▶ _Description of the task_
Starting at the first line of the entries below, restate each line exactly until you reach the line with "48: (791, 336, 0.51)", and print that one too. Leave the pictures out and stop there.

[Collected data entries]

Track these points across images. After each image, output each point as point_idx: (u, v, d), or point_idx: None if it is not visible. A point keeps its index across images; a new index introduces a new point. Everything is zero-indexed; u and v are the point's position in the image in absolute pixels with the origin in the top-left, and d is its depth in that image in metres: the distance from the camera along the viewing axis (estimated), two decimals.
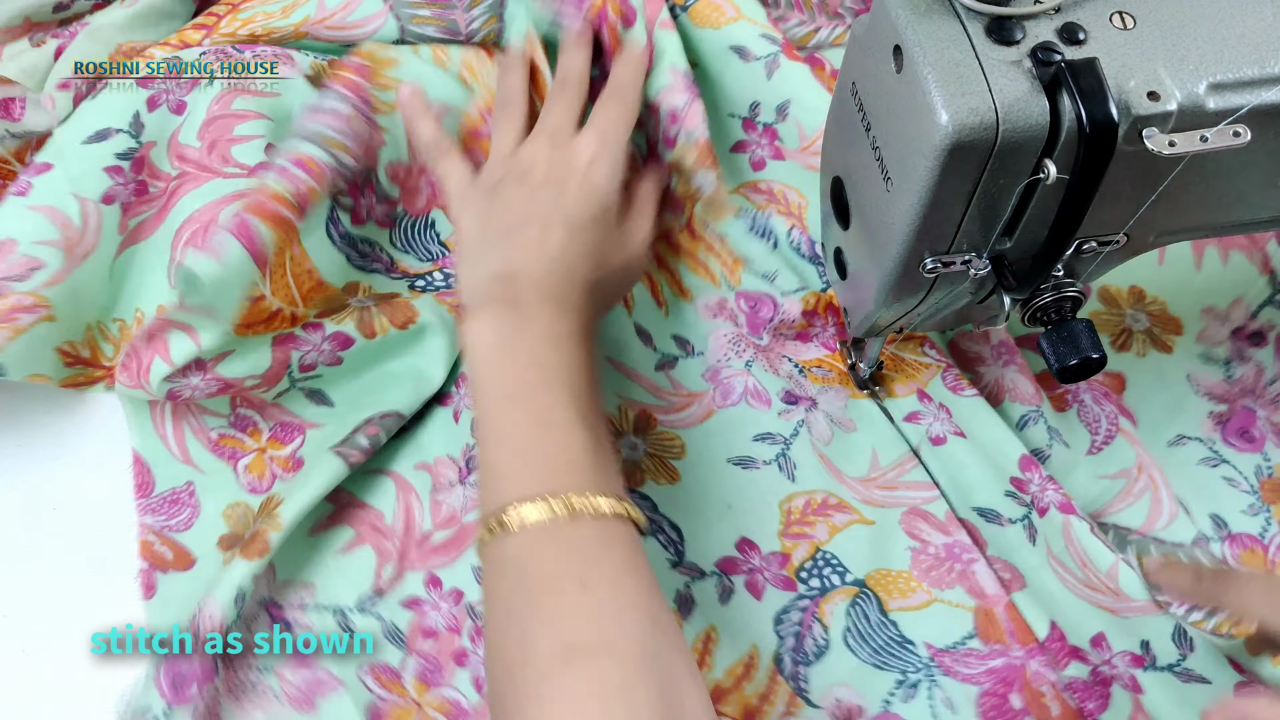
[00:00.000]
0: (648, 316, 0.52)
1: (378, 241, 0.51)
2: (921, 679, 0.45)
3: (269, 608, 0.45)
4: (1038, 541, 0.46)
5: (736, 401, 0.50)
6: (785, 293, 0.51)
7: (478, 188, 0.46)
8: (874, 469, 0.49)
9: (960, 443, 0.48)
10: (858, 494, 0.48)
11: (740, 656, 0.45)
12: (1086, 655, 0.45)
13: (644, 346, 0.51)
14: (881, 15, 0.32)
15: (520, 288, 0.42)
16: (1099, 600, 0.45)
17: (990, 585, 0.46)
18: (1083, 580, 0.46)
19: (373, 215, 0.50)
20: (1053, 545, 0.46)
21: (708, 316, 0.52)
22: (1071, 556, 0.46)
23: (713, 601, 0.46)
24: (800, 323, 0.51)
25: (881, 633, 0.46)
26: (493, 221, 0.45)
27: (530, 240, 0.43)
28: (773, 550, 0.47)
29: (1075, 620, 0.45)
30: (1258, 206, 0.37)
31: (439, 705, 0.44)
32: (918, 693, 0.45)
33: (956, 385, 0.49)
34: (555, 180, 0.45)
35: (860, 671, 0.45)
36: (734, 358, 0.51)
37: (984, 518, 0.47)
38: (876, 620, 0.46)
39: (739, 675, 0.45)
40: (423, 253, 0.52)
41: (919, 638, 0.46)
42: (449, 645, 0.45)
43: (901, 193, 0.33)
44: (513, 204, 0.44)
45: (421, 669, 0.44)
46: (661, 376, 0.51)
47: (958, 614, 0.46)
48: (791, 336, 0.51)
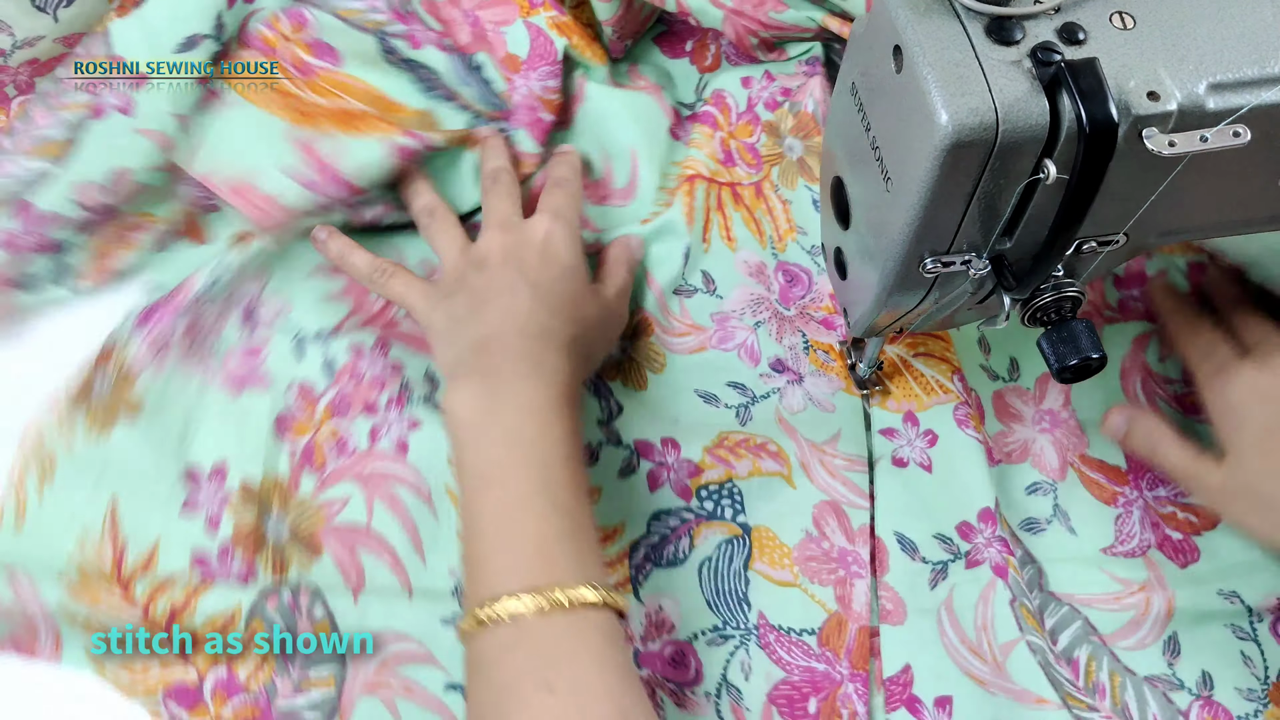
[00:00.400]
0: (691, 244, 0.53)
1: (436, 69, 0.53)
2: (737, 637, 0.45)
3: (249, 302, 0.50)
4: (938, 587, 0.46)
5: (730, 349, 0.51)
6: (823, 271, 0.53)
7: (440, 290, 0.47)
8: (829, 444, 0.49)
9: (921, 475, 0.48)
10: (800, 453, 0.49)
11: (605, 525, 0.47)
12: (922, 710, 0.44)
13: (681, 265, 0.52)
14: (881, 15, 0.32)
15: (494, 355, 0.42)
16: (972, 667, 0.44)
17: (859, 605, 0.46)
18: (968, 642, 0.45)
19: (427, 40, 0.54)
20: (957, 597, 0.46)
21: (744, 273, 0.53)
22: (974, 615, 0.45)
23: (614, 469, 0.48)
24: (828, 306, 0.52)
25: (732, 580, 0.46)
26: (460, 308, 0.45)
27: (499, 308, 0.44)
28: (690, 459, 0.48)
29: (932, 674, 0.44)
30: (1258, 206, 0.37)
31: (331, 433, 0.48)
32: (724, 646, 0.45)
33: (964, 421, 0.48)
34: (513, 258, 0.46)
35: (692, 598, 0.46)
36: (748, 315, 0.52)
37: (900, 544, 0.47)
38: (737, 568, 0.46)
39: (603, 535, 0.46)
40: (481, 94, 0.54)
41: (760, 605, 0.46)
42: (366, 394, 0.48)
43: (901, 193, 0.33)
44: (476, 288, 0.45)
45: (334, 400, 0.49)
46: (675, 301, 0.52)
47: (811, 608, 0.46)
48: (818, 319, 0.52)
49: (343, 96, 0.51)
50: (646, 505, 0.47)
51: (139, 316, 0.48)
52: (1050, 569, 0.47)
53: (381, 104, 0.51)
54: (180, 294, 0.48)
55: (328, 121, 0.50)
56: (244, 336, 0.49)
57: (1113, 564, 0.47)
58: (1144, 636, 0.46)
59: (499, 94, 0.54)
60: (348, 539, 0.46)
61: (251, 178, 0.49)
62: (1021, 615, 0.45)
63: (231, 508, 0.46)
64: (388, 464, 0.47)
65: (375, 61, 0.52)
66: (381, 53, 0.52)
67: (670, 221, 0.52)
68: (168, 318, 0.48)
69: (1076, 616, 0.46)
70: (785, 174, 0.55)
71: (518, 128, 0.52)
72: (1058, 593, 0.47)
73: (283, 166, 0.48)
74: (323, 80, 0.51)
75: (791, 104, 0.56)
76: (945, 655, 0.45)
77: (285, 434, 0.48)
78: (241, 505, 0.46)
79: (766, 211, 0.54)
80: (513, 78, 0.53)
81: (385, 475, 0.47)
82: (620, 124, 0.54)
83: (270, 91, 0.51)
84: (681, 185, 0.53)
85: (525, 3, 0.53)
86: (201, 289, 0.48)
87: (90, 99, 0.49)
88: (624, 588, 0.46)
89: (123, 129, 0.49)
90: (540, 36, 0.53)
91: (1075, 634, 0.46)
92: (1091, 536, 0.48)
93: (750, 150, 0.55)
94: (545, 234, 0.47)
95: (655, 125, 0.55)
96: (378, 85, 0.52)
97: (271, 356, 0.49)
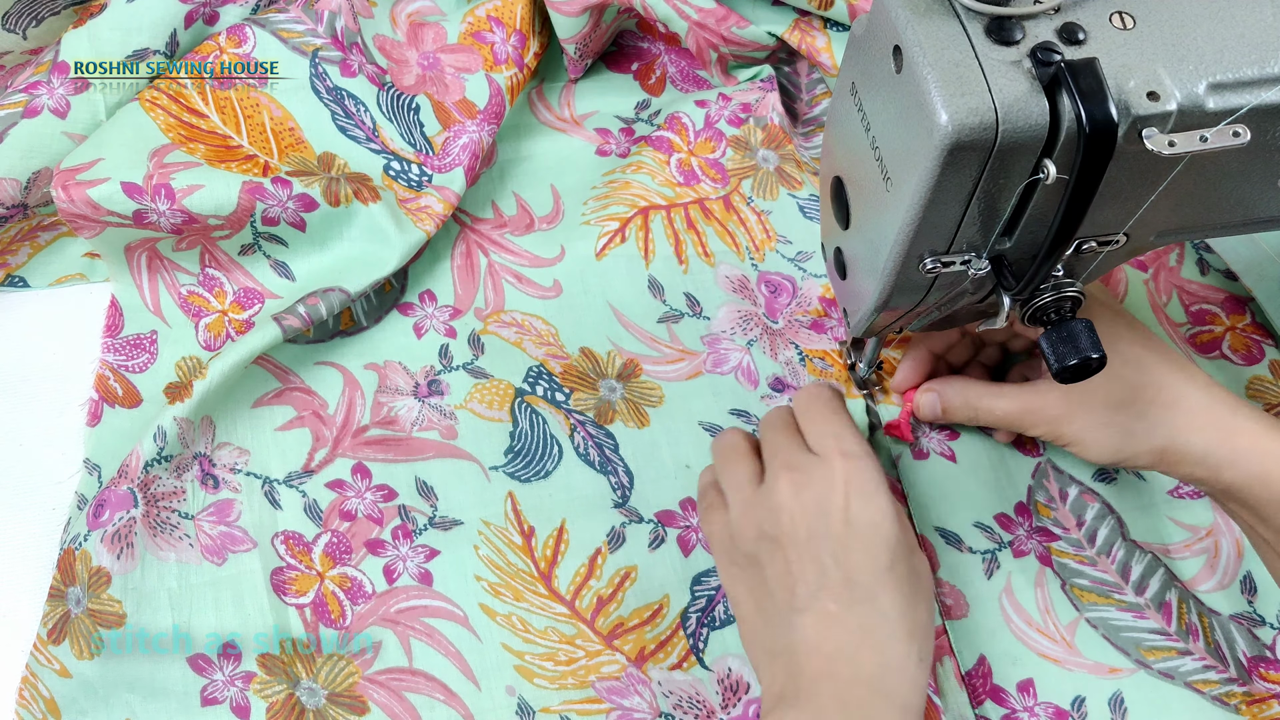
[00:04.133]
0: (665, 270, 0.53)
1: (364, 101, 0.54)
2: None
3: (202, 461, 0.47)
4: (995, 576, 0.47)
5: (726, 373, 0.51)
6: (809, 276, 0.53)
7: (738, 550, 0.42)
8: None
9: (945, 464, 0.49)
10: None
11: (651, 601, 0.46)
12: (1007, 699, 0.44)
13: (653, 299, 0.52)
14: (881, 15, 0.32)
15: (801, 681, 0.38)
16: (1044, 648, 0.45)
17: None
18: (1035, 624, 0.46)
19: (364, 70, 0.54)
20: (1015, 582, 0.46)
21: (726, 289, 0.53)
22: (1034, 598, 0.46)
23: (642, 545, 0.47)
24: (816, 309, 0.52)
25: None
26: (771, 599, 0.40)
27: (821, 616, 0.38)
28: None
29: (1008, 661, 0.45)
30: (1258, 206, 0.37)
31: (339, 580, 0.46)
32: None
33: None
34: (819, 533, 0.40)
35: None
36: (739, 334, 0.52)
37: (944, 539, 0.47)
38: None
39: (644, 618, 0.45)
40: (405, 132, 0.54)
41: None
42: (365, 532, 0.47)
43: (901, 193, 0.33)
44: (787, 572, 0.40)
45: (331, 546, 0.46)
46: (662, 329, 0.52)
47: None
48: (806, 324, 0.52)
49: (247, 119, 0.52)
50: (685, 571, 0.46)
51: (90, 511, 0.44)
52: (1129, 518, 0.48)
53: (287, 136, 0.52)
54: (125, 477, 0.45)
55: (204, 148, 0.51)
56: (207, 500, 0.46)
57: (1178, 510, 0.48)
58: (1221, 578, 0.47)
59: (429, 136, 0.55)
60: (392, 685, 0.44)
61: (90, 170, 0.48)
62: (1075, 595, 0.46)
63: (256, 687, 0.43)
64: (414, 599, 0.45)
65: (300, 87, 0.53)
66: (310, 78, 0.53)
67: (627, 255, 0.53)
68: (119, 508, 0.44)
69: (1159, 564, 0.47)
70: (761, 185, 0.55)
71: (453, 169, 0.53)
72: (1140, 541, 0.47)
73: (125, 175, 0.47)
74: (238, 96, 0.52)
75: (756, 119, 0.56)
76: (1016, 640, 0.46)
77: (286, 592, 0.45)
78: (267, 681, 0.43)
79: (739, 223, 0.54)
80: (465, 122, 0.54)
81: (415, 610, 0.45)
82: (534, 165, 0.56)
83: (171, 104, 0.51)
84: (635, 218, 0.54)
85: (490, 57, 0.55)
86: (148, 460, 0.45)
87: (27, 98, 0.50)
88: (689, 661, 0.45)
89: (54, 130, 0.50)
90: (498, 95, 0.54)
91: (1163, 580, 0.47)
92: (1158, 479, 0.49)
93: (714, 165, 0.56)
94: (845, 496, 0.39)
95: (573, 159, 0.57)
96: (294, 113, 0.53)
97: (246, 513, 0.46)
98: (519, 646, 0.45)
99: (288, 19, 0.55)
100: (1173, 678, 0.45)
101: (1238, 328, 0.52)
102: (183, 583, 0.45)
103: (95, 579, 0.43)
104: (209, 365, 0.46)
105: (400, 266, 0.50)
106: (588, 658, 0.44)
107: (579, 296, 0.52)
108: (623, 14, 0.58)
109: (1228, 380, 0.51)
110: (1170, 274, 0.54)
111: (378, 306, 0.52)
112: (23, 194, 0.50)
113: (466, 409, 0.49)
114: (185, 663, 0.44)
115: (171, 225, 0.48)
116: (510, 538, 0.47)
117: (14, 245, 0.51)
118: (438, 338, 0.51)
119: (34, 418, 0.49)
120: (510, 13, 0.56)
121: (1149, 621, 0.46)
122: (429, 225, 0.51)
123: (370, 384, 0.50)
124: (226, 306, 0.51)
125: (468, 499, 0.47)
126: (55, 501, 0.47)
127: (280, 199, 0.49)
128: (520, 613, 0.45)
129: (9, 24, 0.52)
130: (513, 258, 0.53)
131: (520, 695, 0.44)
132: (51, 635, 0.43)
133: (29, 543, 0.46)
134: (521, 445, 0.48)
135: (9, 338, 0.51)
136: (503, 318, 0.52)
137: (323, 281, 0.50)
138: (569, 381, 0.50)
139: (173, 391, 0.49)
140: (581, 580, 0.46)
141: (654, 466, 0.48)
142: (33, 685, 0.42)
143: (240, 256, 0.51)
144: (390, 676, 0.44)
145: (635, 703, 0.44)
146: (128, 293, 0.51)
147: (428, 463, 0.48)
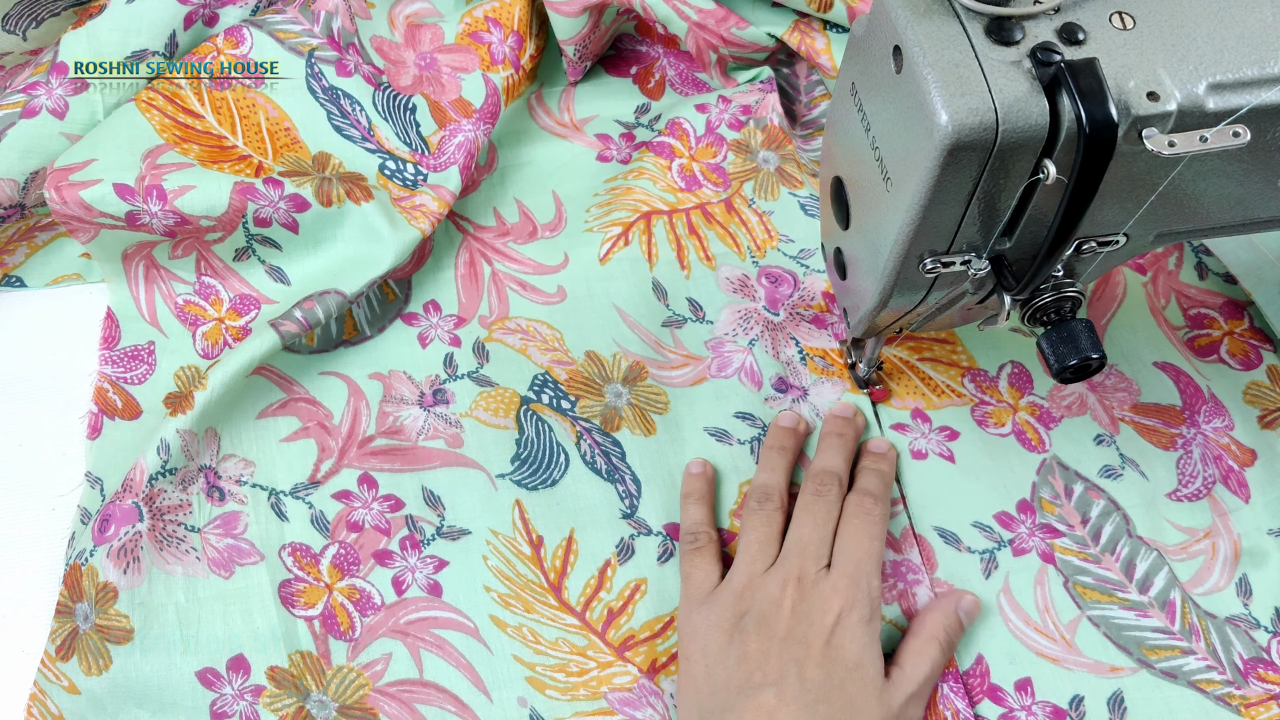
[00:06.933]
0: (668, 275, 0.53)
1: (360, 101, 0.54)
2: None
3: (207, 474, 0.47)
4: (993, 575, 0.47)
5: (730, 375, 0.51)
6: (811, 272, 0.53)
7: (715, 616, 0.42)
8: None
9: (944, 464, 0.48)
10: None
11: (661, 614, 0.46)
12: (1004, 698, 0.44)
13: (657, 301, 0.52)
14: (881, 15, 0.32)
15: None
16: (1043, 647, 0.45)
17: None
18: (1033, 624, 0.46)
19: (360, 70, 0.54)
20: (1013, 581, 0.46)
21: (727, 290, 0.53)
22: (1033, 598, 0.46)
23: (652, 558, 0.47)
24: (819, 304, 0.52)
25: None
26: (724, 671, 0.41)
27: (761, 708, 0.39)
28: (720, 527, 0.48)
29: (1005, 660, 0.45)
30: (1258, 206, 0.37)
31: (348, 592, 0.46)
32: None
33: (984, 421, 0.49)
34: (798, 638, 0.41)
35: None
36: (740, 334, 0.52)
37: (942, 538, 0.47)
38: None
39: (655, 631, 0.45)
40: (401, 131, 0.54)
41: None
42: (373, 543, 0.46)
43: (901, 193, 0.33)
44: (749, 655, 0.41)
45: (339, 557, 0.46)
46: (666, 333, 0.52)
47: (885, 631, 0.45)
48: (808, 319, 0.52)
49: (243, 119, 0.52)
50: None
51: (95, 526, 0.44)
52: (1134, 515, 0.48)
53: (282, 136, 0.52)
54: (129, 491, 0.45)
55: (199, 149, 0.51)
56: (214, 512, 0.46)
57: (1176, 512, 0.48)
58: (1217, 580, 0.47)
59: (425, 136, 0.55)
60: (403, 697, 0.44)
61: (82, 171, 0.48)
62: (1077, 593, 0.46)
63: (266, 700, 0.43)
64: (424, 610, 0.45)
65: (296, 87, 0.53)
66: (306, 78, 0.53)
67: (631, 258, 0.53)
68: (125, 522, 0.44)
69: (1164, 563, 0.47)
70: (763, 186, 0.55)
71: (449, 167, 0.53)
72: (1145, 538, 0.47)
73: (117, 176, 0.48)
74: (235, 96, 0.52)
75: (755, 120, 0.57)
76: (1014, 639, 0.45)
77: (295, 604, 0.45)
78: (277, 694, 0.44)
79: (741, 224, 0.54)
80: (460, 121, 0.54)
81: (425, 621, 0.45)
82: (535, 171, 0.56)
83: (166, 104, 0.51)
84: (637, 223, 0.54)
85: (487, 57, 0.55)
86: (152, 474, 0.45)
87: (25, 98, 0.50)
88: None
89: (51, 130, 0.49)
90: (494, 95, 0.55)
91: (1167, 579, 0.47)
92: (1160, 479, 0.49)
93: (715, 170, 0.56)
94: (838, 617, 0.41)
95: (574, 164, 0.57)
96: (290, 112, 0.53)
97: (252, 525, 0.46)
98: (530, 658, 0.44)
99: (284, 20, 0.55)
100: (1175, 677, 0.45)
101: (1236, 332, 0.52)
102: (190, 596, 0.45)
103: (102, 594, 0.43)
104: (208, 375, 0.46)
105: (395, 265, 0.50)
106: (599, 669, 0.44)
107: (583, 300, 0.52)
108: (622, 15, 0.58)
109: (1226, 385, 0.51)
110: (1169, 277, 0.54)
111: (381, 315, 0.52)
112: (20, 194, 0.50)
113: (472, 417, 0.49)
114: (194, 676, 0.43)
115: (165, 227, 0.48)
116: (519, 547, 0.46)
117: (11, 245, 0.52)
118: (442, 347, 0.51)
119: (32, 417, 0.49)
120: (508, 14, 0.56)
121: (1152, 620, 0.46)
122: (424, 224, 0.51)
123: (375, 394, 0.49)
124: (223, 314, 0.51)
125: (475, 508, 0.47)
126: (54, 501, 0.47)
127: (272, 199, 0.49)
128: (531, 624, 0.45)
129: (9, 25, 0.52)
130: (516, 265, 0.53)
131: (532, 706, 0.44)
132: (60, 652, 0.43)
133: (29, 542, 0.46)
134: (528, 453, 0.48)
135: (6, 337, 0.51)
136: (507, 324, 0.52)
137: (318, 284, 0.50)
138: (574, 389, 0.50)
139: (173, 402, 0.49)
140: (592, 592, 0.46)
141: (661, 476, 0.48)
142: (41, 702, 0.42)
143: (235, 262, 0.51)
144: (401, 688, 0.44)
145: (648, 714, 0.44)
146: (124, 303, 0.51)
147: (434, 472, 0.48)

▶ _Result of this task_
Track these points across images. After each image, output each point as point_idx: (u, v, d), or point_idx: None if it is not visible. A point keeps its index across images; a new index introduces a new point. Everything is zero-indexed; u and v are the point's position in the image in absolute pixels with the origin in the top-left, and d is its depth in that image in metres: the distance from the camera along the viewing axis (estimated), two decimals.
[00:00.000]
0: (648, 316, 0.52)
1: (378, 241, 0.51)
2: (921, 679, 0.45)
3: (269, 608, 0.45)
4: (1038, 541, 0.46)
5: (736, 401, 0.50)
6: (785, 293, 0.51)
7: (478, 188, 0.46)
8: (874, 469, 0.49)
9: (960, 443, 0.48)
10: (858, 494, 0.48)
11: (740, 656, 0.45)
12: (1086, 655, 0.45)
13: (644, 346, 0.51)
14: (881, 15, 0.32)
15: (520, 288, 0.42)
16: (1099, 600, 0.45)
17: (990, 585, 0.46)
18: (1083, 580, 0.46)
19: (373, 215, 0.50)
20: (1053, 545, 0.46)
21: (708, 316, 0.52)
22: (1071, 556, 0.46)
23: (713, 601, 0.46)
24: (800, 323, 0.51)
25: (881, 633, 0.46)
26: (493, 221, 0.45)
27: (530, 240, 0.43)
28: (773, 550, 0.47)
29: (1075, 620, 0.45)
30: (1258, 206, 0.37)
31: (439, 705, 0.44)
32: (918, 693, 0.45)
33: (956, 385, 0.49)
34: (555, 180, 0.45)
35: (860, 671, 0.45)
36: (734, 358, 0.51)
37: (984, 518, 0.47)
38: (876, 620, 0.46)
39: (739, 675, 0.45)
40: (423, 253, 0.52)
41: (919, 638, 0.46)
42: (449, 645, 0.45)
43: (901, 193, 0.33)
44: (513, 204, 0.44)
45: (421, 669, 0.44)
46: (661, 376, 0.51)
47: (958, 614, 0.46)
48: (791, 336, 0.51)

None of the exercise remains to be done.